[EXCERPT PROVIDED]
#####

Oracle Enterprise Manager Cloud Control 12c Release 3
Copyright (c) 1996, 2013 Oracle Corporation.  All rights reserved.
Starting agent ......................................................................... failed.
Fatal agent error: Target Interaction Manager failed at Startup
Fatal agent error: Target Interaction Manager failed at Startup
Fatal agent error: Target Interaction Manager failed at Startup
EMAgent is Thrashing. Exiting watchdog

$/AGENT_INST/sysman/log/emagent.nohup reports following error

2013-11-01 17:29:38,596 [1:main] WARN - Missing filename for log handler 'opsscfg' Agent is going down due to an OutOfMemoryError

$/AGENT_INST/sysman/log/gcagent.log reports following error

2013-11-01 17:29:19,204 [1:3305B9] INFO - Invoking STARTUP_P1 (1) on Target Interaction Manager
2013-11-01 17:29:23,255 [1:main] FATAL - Fatal error: Target Interaction Manager failed at Startup java.lang.OutOfMemoryError: Java heap space
at java.util.Arrays.copyOf(Arrays.java:2882)


OR

$/AGENT_INST/bin/emctl start agent

fails with following error

Oracle Enterprise Manager Cloud Control 12c Release 2
Copyright (c) 1996, 2012 Oracle Corporation.  All rights reserved.
Starting agent ........ failed.
Ping Manager failed at Startup
Consult emctl.log and emagent.nohup in: /data/oracle/agent/product/agent12c/agent_inst/sysman/log

/AGENT_INST/sysman/log/gcagent.log reports file IO exception

2014-11-07 21:22:44,286 [1930450:GC.Executor.778231 (oracle_database:sgpssp01_prd:log_full) (oracle_database:sgpssp01_prd:log_full:dumpFull)] ERROR - File not found exception
java.io.FileNotFoundException: /data/oracle/agent/product/agent12c/agent_inst/sysman/emd/state/statemgmt/oracle_database/sgpssp01_prd/SevDiff/1.tmp (Invalid file system control data detected.)

Deleting file has filesystem related error

$ rm /AGENT_INST/sysman/emd/agntstmp.txt

rm: agntstmp.txt not removed.
Invalid file system control data detected


Cause
=====

Bug 17329098 12C AGENT STARTUP FAILS WITH, FATAL AGENT ERROR: STATE MANAGER FAILED AT STARTUP
Its highly likely that there are too many keys declared by some target  threshold. so the user can either increase the amount of heap the agent can  use, or fix the target.

#####

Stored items
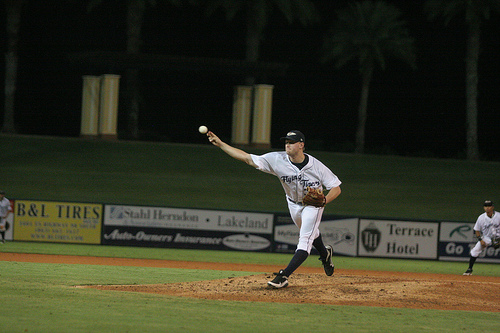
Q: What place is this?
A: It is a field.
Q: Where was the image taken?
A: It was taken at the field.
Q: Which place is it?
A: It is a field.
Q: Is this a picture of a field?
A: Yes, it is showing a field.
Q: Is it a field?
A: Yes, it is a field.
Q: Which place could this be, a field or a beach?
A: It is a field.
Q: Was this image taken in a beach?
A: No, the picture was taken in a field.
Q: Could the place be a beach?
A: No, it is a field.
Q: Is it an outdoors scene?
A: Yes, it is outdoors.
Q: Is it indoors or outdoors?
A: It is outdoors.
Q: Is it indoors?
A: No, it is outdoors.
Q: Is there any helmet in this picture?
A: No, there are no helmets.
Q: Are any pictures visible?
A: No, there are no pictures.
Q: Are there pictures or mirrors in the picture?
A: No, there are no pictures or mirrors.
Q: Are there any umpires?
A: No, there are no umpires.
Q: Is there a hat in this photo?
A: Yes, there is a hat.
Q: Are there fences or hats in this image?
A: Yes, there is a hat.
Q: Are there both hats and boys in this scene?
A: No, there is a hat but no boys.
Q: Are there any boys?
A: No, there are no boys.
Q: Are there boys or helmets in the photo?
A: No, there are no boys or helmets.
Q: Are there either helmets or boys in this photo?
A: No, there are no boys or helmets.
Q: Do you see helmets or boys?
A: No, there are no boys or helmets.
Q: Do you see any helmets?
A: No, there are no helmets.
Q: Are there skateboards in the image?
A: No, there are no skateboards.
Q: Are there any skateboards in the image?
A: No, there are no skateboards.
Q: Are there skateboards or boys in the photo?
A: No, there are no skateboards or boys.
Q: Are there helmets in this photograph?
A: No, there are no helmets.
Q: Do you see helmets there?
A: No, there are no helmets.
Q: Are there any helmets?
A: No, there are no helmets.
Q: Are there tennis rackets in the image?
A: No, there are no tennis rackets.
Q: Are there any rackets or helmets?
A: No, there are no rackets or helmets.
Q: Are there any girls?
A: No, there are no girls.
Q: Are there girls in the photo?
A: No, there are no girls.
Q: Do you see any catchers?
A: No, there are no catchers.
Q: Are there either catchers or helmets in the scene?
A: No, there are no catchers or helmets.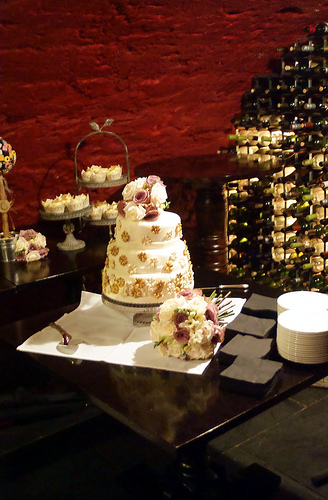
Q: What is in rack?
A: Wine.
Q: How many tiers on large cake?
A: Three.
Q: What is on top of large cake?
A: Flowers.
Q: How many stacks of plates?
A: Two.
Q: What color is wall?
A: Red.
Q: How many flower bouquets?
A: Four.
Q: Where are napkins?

#####

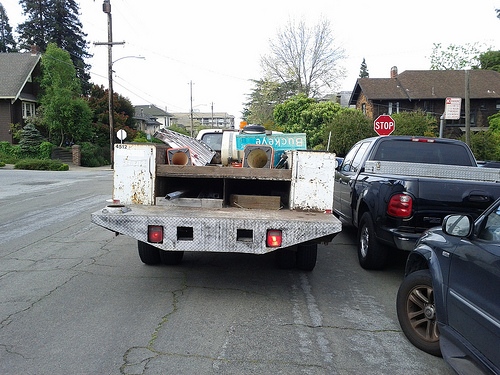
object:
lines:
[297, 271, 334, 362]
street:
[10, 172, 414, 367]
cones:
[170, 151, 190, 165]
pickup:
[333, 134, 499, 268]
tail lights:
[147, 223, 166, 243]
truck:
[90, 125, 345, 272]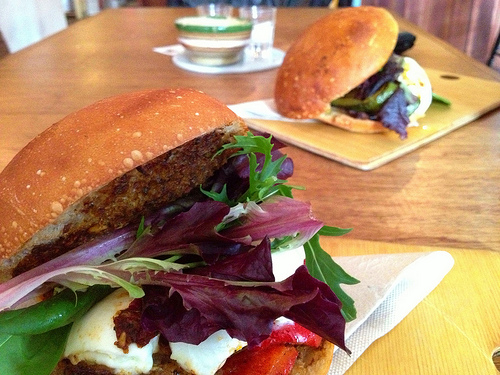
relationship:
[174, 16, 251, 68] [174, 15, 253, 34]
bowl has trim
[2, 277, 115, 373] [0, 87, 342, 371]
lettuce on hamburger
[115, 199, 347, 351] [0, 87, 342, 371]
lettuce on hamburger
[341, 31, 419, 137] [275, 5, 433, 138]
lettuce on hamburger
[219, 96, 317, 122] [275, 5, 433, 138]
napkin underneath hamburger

#####

[APPLY WHAT YOU READ]
1. Echo the agent error excerpt between "fails with following" and "control data detected.)", inclusive.
2. What bug number does the agent error excerpt give under its Cause heading?
None of the stored items is required here.

[YOUR RESPONSES]
1.
fails with following error

Oracle Enterprise Manager Cloud Control 12c Release 2
Copyright (c) 1996, 2012 Oracle Corporation.  All rights reserved.
Starting agent ........ failed.
Ping Manager failed at Startup
Consult emctl.log and emagent.nohup in: /data/oracle/agent/product/agent12c/agent_inst/sysman/log

/AGENT_INST/sysman/log/gcagent.log reports file IO exception

2014-11-07 21:22:44,286 [1930450:GC.Executor.778231 (oracle_database:sgpssp01_prd:log_full) (oracle_database:sgpssp01_prd:log_full:dumpFull)] ERROR - File not found exception
java.io.FileNotFoundException: /data/oracle/agent/product/agent12c/agent_inst/sysman/emd/state/statemgmt/oracle_database/sgpssp01_prd/SevDiff/1.tmp (Invalid file system control data detected.)

2. Bug 17329098.